Preface

We’re aiming to provide an introduction to multi-modal AI - specifically for Vision-Language Models (VLMs).
This is a “deep dive” from the perspective of someone with a general interest in AI, but it’s really just an introduction to a deep and complex field of vision-language models
So, we’ll assume familiarity with the general field of LLMs and deep learning but little in the specific area of multi-modal models.
We can’t possibly provide a paper-by-paper analysis of the field - which is both deep and accelerating, so we’ll try to cover:
1. An overview of the most important architectures and trends in research, illustrated via notable models - models anyone building in this space is likely to encounter.
2. We’ll touch on the key datasets and benchmarks
3. Then we’ll briefly examine recent attempts at “true” multi-modality (MM production as well as ingestion)
4. Finally, we’ll look at how the best-in-class models compare

Motivation

Many obvious use cases for VLMs - medical assistants, content filtering, media content indexing, managing large product catalogues, damage assessment in cars, etc
Two further reasons being interested in VLMs: one obvious, one less so.

In learning how to construct VLMs, we learn a lot about how to build the true, multi-modal models of the future - integrating further domains like audio, touch, LIDAR, etc
- Think about robotics: the range of sensory inputs that need to be integrated to cook a meal or perform a medical procedure.

The human brain uses cross-modal integrated information to determine which concepts are activated. E.G. the McGurk effect
The centrality of multi-sensory exploration to concept learning in infants was argued by Piaget.
In deep learning, there are theoretical results demonstrating that latent embeddings generated from multi-modal data are of higher quality than those from single-modality (see here).
Some researchers draw inspiration from Grounded Cognition Theory to argue for the importance of multi-modality in AI. (Note that current LMMs do not truly implement grounded cognition as described by the theory.)

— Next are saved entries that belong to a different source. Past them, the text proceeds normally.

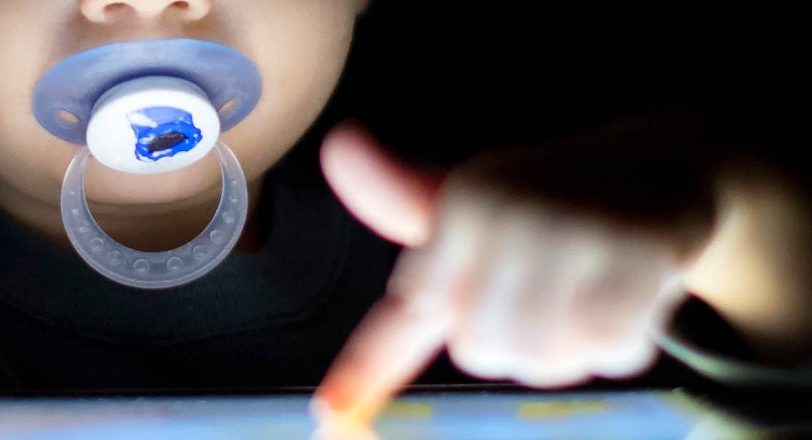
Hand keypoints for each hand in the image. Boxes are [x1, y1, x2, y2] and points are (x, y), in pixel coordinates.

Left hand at [311, 116, 715, 436]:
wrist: (661, 166)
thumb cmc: (544, 203)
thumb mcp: (467, 202)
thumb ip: (398, 206)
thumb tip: (337, 149)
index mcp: (462, 204)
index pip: (411, 305)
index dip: (367, 369)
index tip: (331, 415)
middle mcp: (508, 211)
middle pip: (482, 350)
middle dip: (514, 342)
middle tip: (547, 296)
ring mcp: (574, 228)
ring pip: (542, 358)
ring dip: (570, 349)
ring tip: (586, 295)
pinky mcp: (639, 250)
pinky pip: (609, 349)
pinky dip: (621, 344)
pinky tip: (629, 299)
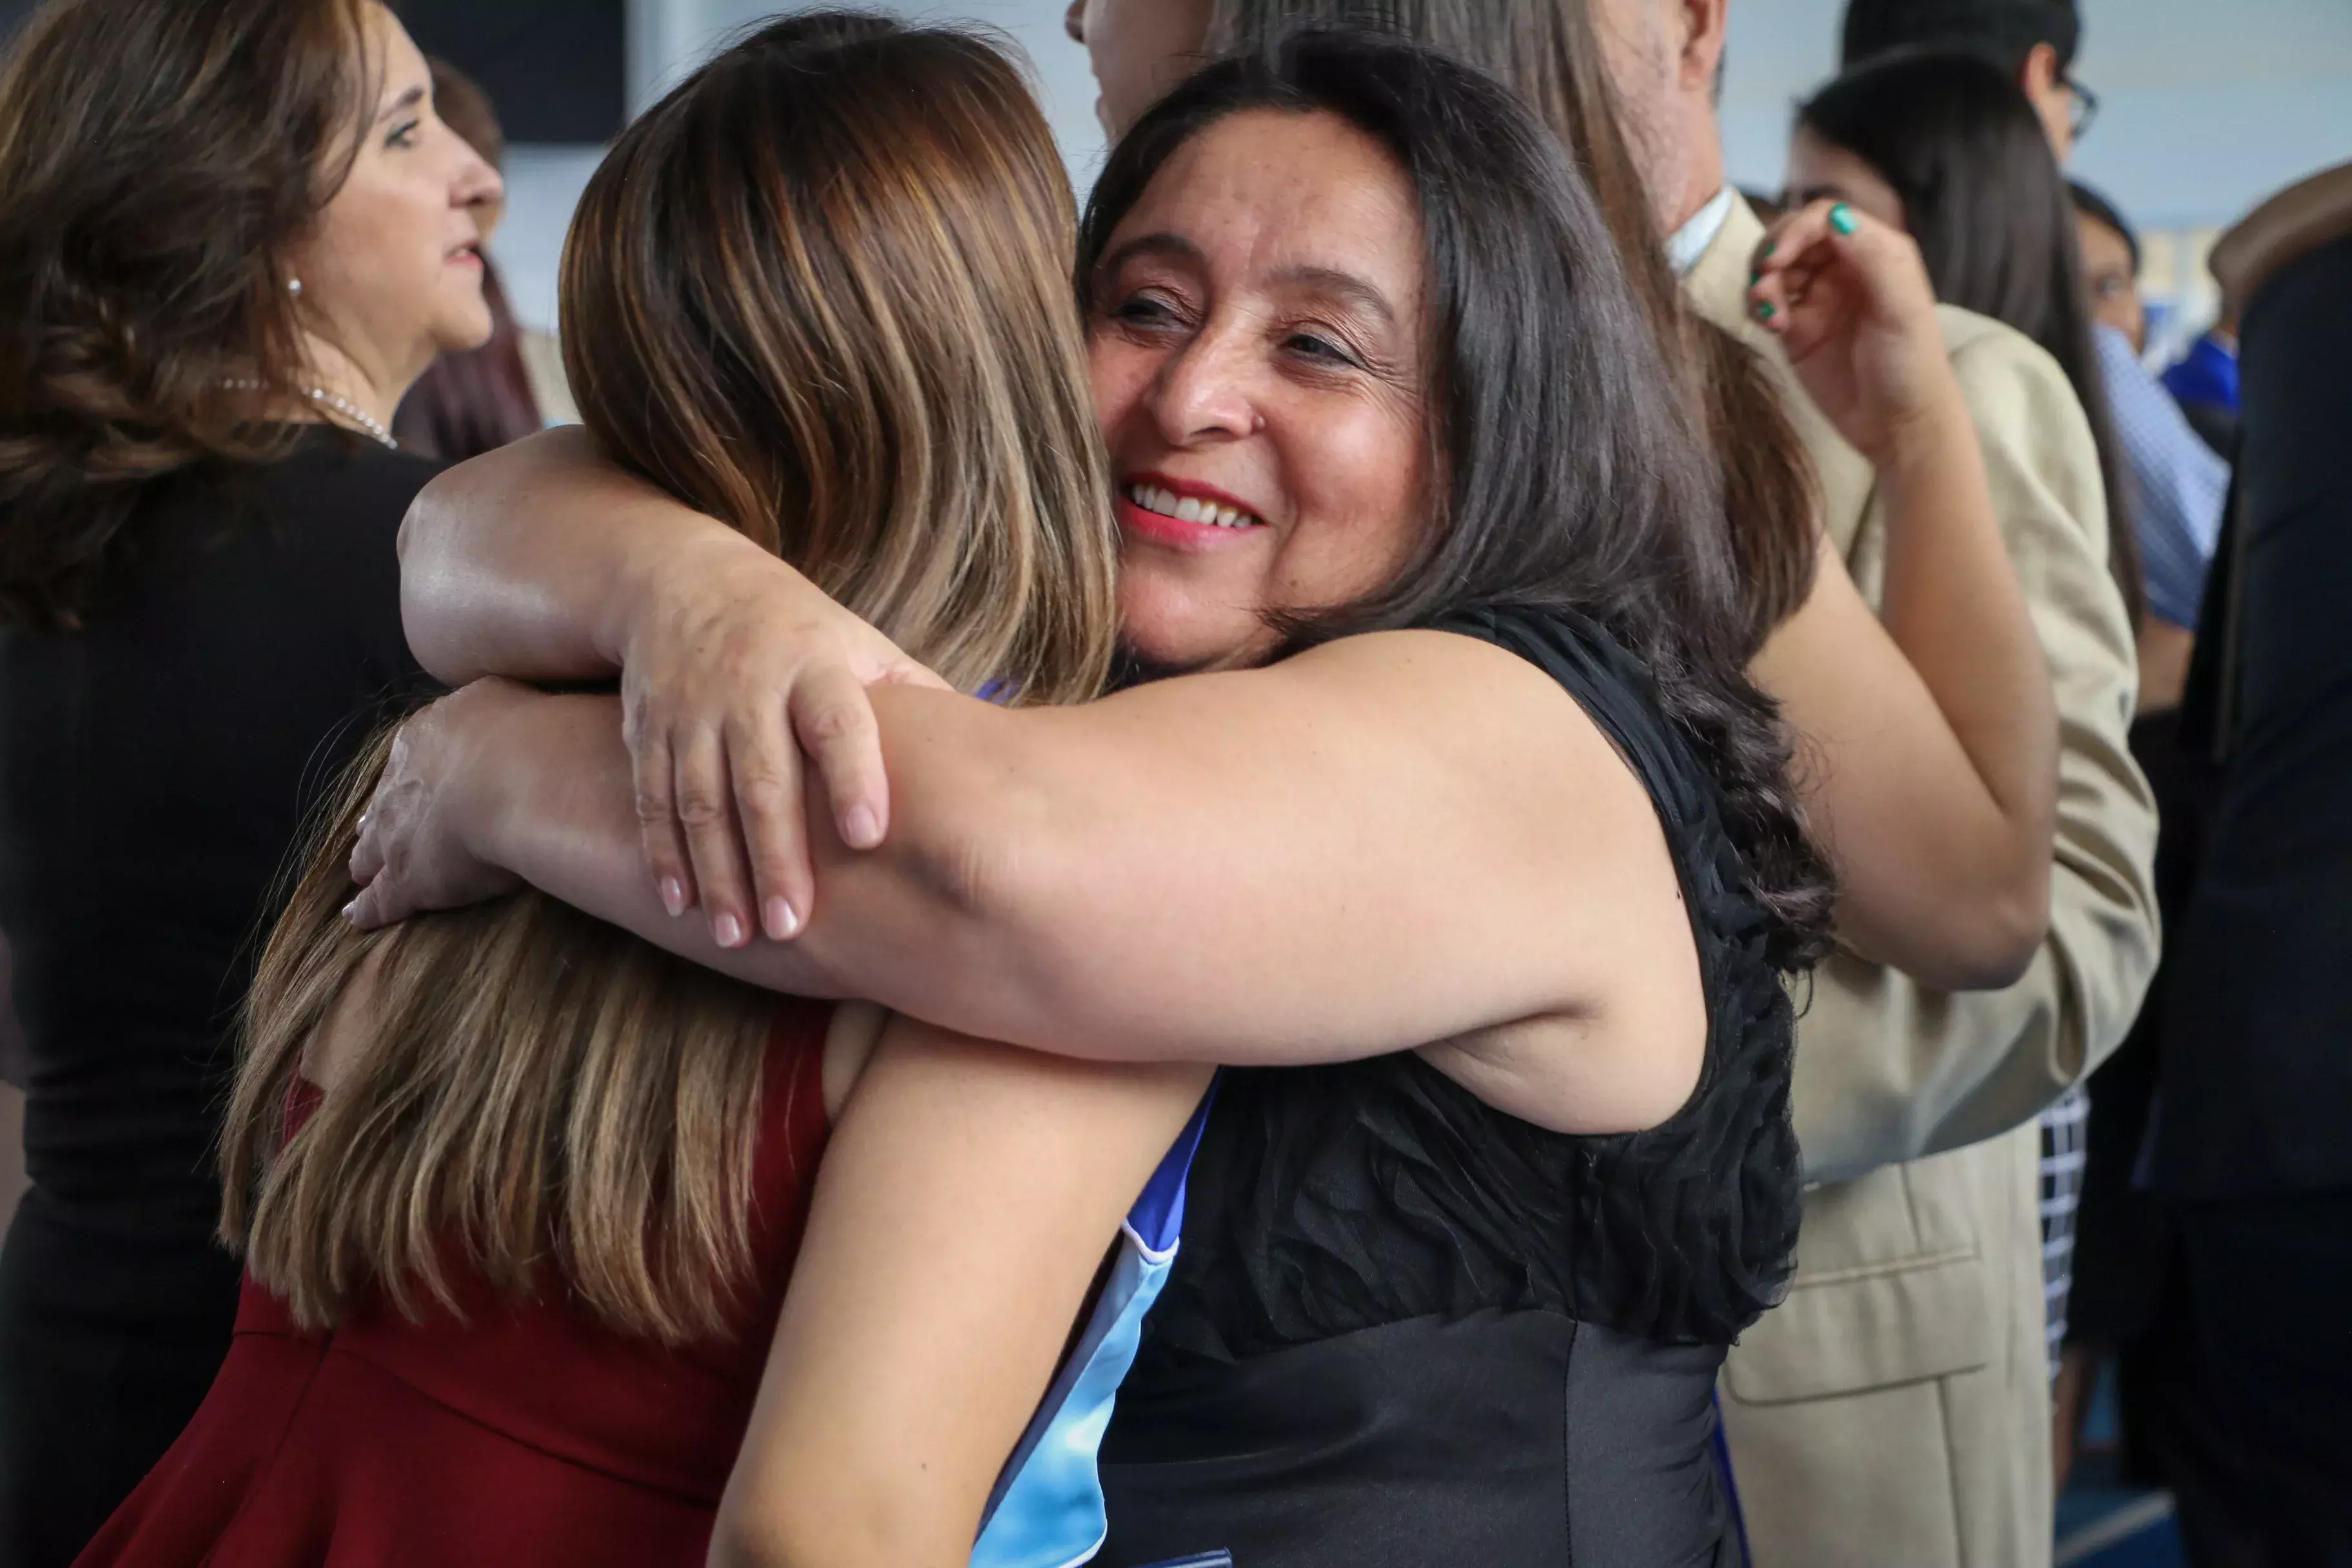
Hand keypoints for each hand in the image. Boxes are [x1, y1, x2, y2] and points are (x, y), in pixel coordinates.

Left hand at [345, 680, 532, 928]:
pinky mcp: (407, 880)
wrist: (526, 781)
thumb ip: (492, 707)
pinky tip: (359, 917)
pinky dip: (369, 908)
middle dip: (383, 817)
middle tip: (377, 829)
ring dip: (368, 859)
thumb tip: (501, 712)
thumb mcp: (507, 698)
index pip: (412, 756)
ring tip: (362, 872)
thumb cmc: (532, 734)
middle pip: (385, 804)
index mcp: (427, 735)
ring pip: (371, 849)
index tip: (415, 783)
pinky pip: (380, 899)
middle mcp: (401, 782)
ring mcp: (397, 832)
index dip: (413, 773)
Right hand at [619, 528, 951, 950]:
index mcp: (816, 667)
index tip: (868, 837)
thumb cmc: (801, 632)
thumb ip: (915, 697)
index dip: (854, 777)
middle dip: (776, 857)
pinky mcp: (649, 728)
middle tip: (793, 927)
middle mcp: (750, 688)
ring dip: (717, 873)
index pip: (838, 724)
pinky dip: (663, 853)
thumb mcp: (860, 643)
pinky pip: (653, 797)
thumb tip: (995, 754)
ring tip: (736, 937)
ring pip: (702, 801)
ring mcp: (693, 710)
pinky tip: (682, 904)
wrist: (683, 582)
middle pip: (764, 780)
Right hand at [1746, 200, 1960, 462]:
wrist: (1897, 425)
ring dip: (1763, 281)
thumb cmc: (1911, 364)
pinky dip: (1761, 307)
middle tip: (1764, 278)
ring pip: (1776, 269)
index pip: (1826, 219)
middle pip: (1795, 238)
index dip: (1797, 229)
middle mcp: (1844, 269)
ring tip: (1766, 309)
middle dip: (1773, 252)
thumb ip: (1872, 258)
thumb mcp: (1901, 308)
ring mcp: (1818, 299)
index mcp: (1876, 253)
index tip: (1778, 258)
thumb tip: (1834, 216)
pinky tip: (1770, 325)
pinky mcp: (1797, 330)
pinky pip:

Frontier LLMs already show evidence of high-level abstraction, world models and sophisticated reasoning. There’s no obvious ceiling on performance in view as of today.

If we’re Googling…:
- Large multi-modal model (LMM) and Multi-modal Large Language Model (MM-LMM or MLLM) generally mean the same thing.
- Vision-Language Models (VLMs) generally mean LLMs with image (and often video) understanding capabilities.